For a long moment, we were both quiet. He had his back to me, adding hot chicken stock a bit at a time while he stirred the rice. I went over and stood behind him, put a hand on his shoulder. When he turned, he had the same shy smile that I had seen earlier.

“I have a terrible confession for a Frenchman to make,” he said. “May I tell you?”

“If you think it’s necessary.”

“Yes, I think that it might be,” he said. He took a sip of wine.

“This is an excellent wine,” he said. “And I hope to enjoy a bit more of it. But, when I consider driving back home down that crazy road I drove up on, I think it would be a good idea to say something now, instead of later, when it might be too late. A little too much wine and I might never get home again.”

“Then I’d better hear your confession.”

“Everyone expects French men to be magnificent lovers.”

“Are you saying you’re not?”

“No, no. Not that.” He chuckled. “My wife never complained. In fact, she was quite enthusiastic.”

“But?”

“I told you she was the first girl I ever kissed?” When I nodded, he said, “And she was the only woman I have ever slept with.”

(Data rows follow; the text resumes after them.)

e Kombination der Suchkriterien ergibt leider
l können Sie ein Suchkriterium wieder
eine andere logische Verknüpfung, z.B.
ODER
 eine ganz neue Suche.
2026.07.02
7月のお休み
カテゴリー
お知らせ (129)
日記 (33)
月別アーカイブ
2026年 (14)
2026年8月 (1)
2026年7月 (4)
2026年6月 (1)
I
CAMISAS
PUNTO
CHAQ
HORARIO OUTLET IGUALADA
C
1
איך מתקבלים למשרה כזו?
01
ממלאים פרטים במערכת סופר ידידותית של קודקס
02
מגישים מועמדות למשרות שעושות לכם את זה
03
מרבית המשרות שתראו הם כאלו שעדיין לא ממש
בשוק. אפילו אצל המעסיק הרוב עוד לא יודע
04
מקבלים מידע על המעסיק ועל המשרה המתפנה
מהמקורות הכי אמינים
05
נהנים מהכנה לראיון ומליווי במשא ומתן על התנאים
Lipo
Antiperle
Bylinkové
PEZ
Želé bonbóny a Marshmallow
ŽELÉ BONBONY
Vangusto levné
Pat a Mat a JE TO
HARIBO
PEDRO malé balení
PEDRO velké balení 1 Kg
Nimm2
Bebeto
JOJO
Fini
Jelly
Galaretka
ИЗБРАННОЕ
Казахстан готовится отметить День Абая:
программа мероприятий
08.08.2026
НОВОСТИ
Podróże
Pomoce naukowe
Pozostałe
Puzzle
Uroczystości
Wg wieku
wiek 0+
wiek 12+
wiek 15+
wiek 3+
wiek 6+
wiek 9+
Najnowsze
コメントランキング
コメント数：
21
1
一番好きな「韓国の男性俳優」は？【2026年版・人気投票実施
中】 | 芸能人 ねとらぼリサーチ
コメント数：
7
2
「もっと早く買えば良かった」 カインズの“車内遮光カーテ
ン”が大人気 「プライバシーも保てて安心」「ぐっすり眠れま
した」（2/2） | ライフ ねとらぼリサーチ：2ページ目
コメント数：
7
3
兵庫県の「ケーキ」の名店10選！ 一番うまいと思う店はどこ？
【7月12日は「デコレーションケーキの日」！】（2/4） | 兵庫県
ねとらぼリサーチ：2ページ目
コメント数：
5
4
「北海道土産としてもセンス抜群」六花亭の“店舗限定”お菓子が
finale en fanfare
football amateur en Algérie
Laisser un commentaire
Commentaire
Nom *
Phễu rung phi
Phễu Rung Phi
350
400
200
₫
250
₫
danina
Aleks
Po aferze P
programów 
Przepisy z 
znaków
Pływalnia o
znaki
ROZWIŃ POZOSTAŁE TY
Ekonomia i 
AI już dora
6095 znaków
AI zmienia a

He watched for my reaction. The only thing I could think to do or say was to refill his wineglass. That seemed to be sufficient answer for him.

It was a sweet moment, until the telephone rang.

I glanced at the caller ID screen: Lana Howard, my former boss.

“Damn,” I muttered.

Them again?”

“Yes, them.”

“Do you need to take the call?”

I reached for the phone. “Only to put a stop to it.”

I didn’t bother with hello.

“So, Lana, what’s up?”

“I wasn’t sure you’d take my call, Maggie.”